_Exercise description_.
Which lines in the items below contain the word "family", with case counting? Report each of those lines in full.

** START Supplied records **

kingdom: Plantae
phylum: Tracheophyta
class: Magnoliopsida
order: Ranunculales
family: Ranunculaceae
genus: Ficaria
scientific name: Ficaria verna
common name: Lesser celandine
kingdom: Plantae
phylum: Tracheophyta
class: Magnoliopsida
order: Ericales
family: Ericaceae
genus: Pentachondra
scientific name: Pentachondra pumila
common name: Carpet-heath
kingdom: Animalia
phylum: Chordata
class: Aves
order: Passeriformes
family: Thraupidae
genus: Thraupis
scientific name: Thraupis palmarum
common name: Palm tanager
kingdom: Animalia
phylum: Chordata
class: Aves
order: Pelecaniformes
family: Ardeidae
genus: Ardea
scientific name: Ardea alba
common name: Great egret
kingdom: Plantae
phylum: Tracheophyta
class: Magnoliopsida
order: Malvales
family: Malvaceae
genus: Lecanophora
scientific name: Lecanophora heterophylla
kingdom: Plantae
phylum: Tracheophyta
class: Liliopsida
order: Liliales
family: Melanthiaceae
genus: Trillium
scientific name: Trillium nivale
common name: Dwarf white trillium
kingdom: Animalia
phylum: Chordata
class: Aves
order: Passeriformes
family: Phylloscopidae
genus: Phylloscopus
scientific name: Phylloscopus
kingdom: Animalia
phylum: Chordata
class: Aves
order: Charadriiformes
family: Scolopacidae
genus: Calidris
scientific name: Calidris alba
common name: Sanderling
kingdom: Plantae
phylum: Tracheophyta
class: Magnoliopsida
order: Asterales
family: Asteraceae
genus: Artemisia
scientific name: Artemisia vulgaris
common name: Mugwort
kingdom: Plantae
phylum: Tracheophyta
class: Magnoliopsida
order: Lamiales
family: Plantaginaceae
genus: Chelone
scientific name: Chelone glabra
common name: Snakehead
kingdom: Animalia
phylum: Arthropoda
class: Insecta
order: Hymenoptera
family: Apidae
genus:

** END Supplied records **

_Output for this exercise_.
family: Ranunculaceae
family: Ericaceae
family: Thraupidae
family: Ardeidae
family: Malvaceae
family: Melanthiaceae
family: Phylloscopidae
family: Scolopacidae
family: Asteraceae
family: Plantaginaceae
family: Apidae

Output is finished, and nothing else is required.